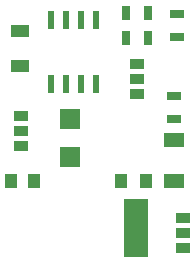
<source format=gbr>
G04 #@! TF.FileFunction,Paste,Top*
%FSLAX46Y46*%
G04 Gerber Fmt 4.6, Leading zero omitted, Abs format (unit mm)*
G04 Created by KiCad (PCBNEW 4.0.6) date 08/13/17 19:50:11*
%MOMM*%
%LPD*%
G01*
G04 APERTURE LIST*
%ADD10C,0.100000*%
%ADD11R,1.270000X0.970000*%
%ADD12R,1.800000X1.750000*%
%ADD13R,1.700000X1.300000*%
%ADD14R,0.600000X1.550000*%
%ADD15R,1.300000X0.700000*%
%ADD16R,1.000000X1.250000*%
%ADD17R,0.700000X1.300000*%
%ADD18R,1.600000X1.000000*%
%ADD19R,2.000000X5.000000*%
G04 APERTURE END LIST*
D10*
D11*
X126669800Y-99390200D03*
X126669800Y-100660200D03*
X126669800Y-101930200D03*
D12*
X121031000Y-104064400D03*
X121031000Y-107314400D03*
D13*
X129819400Y-105819000D03*
X129819400Y-109319000D03*
D14*
X119430800Y-101074200D03*
X120700800Y-101074200D03*
X121970800Y-101074200D03*
X123240800Y-101074200D03*
X123240800Y-95674200D03*
X121970800Y-95674200D03*
X120700800Y-95674200D03*
X119430800Y-95674200D03*
D15*
X130022600Y-95189000D03*
X130022600Y-97089000D03*
D16*
X115967000Y-109347000D03*
X117967000Y-109347000D03*
D11*
X130530600Y-114985800D03*
X130530600Y-113715800D03*
X130530600Y-112445800D03*
X126669800Y-99390200D03*
X126669800Y-100660200D03*
X126669800Y-101930200D03*
X116814600Y-103809800D03*
X116814600Y-105079800D03*
X116814600Y-106349800D03*
D17*
X127619800Y-97205800D03*
X125719800Y-97205800D03*
X127619800Y-95123000D03*
X125719800Y-95123000D03*
D18*
X116763800Y-96569400D03*
X116763800Y-99569400D03*
D19*
X126608200Y-113298600D03*
D16*
X127415000Y-109296200D03*
X125315000Y-109296200D03*
D15*
X129819400Y-104048600D03*
X129819400Y-102148600D03*
M02*

</source>
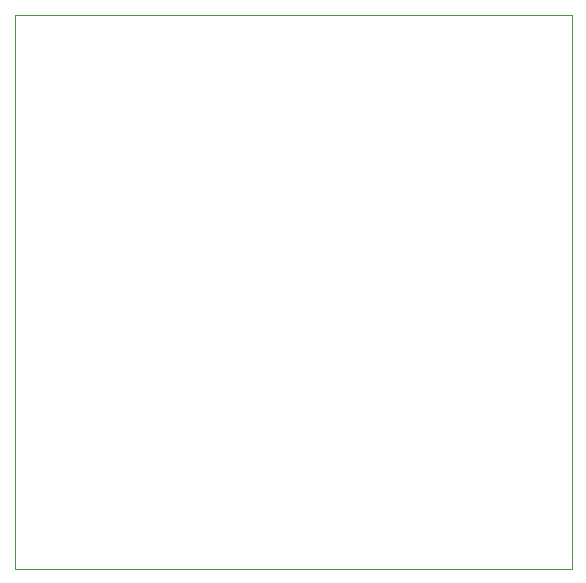
<source format=gbr>
%TF.GenerationSoftware,KiCad,Pcbnew,(6.99.0-4380-g9b6f7d5db7)*%
%TF.CreationDate,2022-11-28T02:59:55+01:00*%
%TF.ProjectId,Vectorblade_PLCC32_THT_Kicad7,56656374-6f72-4626-9c61-64655f504c43,rev?*%
%TF.SameCoordinates,Original*%
%TF.FileFunction,Profile,NP*%
%FSLAX46Y46*%
G04 Gerber Fmt 4.6, Leading zero omitted, Abs format (unit mm)*
G04 Created by KiCad (PCBNEW (6.99.0-4380-g9b6f7d5db7)) date 2022-11-28 02:59:55*
%MOMM*%
%LPD*%
G01*
G04 APERTURE LIST*
%TA.AperFunction,Profile*%
%ADD10C,0.100000*%
%TD*%
G04 APERTURE END LIST*
D10*
X181098000Y-72725600D02*
X133898000Y-72725600D01*
X181098000Y-119625600D02*
X181098000Y-72725600D01*
X133898000Y-119625600D02*
X181098000Y-119625600D01*
X133898000Y-72725600D02*
X133898000Y-119625600D01*
M02*

</source>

▶ [REQUIRED ACTION]
Reproduce only the lines from the first line of the entries through the line containing "X125719800Y-97205800D03*", exactly and with both ends kept. Omit the pictures.

▶ [EXERCISE RESULT]
<source format=gbr>
G04 #@! TF.FileFunction,Paste,Top*
%FSLAX46Y46*%
G04 Gerber Fmt 4.6, Leading zero omitted, Abs format (unit mm)*
G04 Created by KiCad (PCBNEW 4.0.6) date 08/13/17 19:50:11*
%MOMM*%
%LPD*%
G01*
G04 APERTURE LIST*
%ADD10C,0.100000*%
%ADD11R,1.270000X0.970000*%
%ADD12R,1.800000X1.750000*%
%ADD13R,1.700000X1.300000*%
%ADD14R,0.600000X1.550000*%
%ADD15R,1.300000X0.700000*%
%ADD16R,1.000000X1.250000*%
%ADD17R,0.700000X1.300000*%
%ADD18R,1.600000X1.000000*%
%ADD19R,2.000000X5.000000*%
G04 APERTURE END LIST*
D10*
D11*
X126669800Y-99390200D03*
X126669800Y-100660200D03*
X126669800Y-101930200D03*
D12*
X121031000Y-104064400D03*
X121031000Y-107314400D03*
D13*
X129819400Y-105819000D03*
X129819400Y-109319000D03*
D14*
X119430800Y-101074200D03*
X120700800Y-101074200D03*
X121970800Y-101074200D03*
X123240800Y-101074200D03*
X123240800Y-95674200D03*
X121970800Y-95674200D03*
X120700800Y-95674200D03*
X119430800Y-95674200D03*
D15*
X130022600Y-95189000D03*
X130022600Y-97089000D03*
D16*
X115967000Y-109347000D03*
X117967000Y-109347000D03*
D11*
X130530600Y-114985800D03*
X130530600Y-113715800D03*
X130530600Y-112445800D03*
X126669800Y-99390200D03*
X126669800Y-100660200D03*
X126669800Y-101930200D03*
X116814600Y-103809800D03*
X116814600Y-105079800D03*
X116814600Y-106349800D03*
D17*
X127619800Y-97205800D03*
X125719800Y-97205800D03*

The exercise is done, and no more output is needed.